- Passage fourni -
┌──
Au final, contre des heures d’utilisation gratuite de leurs ordis performants, C-Cubed a demandé à Gates et certains des membres du club  de programmer des logiciels pour eux. Il passait près de 8 heures par jour devant un ordinateur. Fast forward pour que nous ne passions pas la nuit ici. Au collège Bill Gates créait des logiciels pour des sociétés tant publiques que privées. Il a établi pour son école le programme le plus élaboré de gestion de l’emploi du temps de toutes les classes et donc tous les élèves. 

En gros ? Avant ses 20 ans il avait déjà rempli son quota de 10 000 heures. Il ne s’est pas réveillé un matin avec une idée lumineuse. Pour être honnête, l’université n’avait rien à lui apprendre. Il avait fait à 14-15 ans des boulots que ceux assis en salle rêvaient de faire une fois leur diplôme en poche. Ils n’avaient pas son niveau.

Bill Gates n’a pas quitté l’école pour son idée. Il l’a quittée parce qu’elle le ralentissait dans ses réalisations. Ce que le story telling ne dit pas. Non. Il est plus sexy de dire jeune mec quitte l’université et crée entreprise valant des milliards de dollars. Je tiens juste à préciser que l’histoire de Paul Allen, co-fondateur de Microsoft, n’est pas très différente en termes de quota des 10 000 heures. Il en va de même pour celle de Mark Zuckerberg qui créait des réseaux sociaux pour échanger en famille à l’âge de 12 ans.

Tous ces gens ne se sont pas limités à leurs 10 000 heures. Fatou ne se contente pas des photos sur les réseaux sociaux. Elle continue de se perfectionner, et aujourd’hui à une échelle supérieure grâce aux opportunités qui lui sont offertes. On la voit très souvent dans des laboratoires de création de parfums et de produits de beauté. Bill Gates se balade avec un sac de livres. Il s’informe sur tout et partout. Zuckerberg ne se contente pas d’encaisser ses milliards.

Dans son livre Ego Is The Enemy, Ryan Holiday dit ceci : « Is it ten thousand hours or twenty thousand hours to mastery ? The answer is that is does not matter. There is no end zone. » Certains diront que ces gens ont travaillé d’arrache-pied sans aucune perspective. Vrai. Fatou N’diaye s’activait dans un domaine obscur et Bill Gates dans un autre quasiment inconnu et pratiquement inaccessible. A ce propos, Ryan Holiday dit : « Do de love practice the way great athletes do ? Or do we chase short term attention or validation… »

Donc avant de vous dire que votre triste application va faire boom en une nuit au point d’être utilisée  chez les Lapons, posez-vous les bonnes questions.

2- Terre d’opportunités

J’ai écouté il y a peu le podcast Making Oprah (qui s’appelle aujourd’hui Making Beyonce après avoir porté le nom Making Obama). Bien que je ne la suive plus partout tout le temps, je reste obsédée par son succès. Dans le podcast il est clairement dit qu’elle n’avait aucune chance de s’en sortir. Pourtant un mec l’a repérée et l’a sélectionnée comme présentatrice d’un talkshow à une heure de grande écoute dans les années 1980. Une femme noire et en surpoids. A une époque où les canons de beauté étaient totalement contraires à ce qu’elle représentait.
└──
- Extraits de données -
┌──
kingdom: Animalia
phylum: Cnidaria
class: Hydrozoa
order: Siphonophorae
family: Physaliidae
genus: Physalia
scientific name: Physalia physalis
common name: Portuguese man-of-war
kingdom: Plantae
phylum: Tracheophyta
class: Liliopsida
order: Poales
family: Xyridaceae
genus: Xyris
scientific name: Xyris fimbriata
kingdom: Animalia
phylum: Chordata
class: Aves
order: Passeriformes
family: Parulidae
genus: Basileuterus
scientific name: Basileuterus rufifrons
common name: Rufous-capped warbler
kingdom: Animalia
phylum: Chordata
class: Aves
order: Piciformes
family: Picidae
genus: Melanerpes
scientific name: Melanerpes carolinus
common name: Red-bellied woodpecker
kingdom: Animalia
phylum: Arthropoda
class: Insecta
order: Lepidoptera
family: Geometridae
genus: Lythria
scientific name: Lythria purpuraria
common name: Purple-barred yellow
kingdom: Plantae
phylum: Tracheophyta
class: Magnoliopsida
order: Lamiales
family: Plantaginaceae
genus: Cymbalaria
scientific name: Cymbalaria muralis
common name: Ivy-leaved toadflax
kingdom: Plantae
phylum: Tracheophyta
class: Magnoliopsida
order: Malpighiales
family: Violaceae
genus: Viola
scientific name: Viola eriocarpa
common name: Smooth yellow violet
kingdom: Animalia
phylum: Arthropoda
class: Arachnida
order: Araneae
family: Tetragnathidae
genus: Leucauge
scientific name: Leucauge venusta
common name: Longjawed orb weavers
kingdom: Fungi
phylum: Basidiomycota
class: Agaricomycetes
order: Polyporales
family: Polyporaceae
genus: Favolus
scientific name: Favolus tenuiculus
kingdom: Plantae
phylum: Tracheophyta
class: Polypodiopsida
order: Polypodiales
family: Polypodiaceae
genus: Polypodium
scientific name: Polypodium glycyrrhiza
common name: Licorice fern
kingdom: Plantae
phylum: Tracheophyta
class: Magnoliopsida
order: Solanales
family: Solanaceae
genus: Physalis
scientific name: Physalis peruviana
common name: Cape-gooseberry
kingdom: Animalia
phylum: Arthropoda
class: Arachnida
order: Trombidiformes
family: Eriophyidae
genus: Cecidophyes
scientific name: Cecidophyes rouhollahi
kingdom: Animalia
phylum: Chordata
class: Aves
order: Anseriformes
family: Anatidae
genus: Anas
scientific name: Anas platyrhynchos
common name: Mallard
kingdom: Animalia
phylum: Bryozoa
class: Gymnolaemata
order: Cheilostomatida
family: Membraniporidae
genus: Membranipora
└──
- Objectif visé -
Indiquez, d'après le passage fourni, à quel âge Mark Zuckerberg créait des réseaux sociaux pour échanger en famille.

- Résultat attendu -
À l'âge de 12 ans.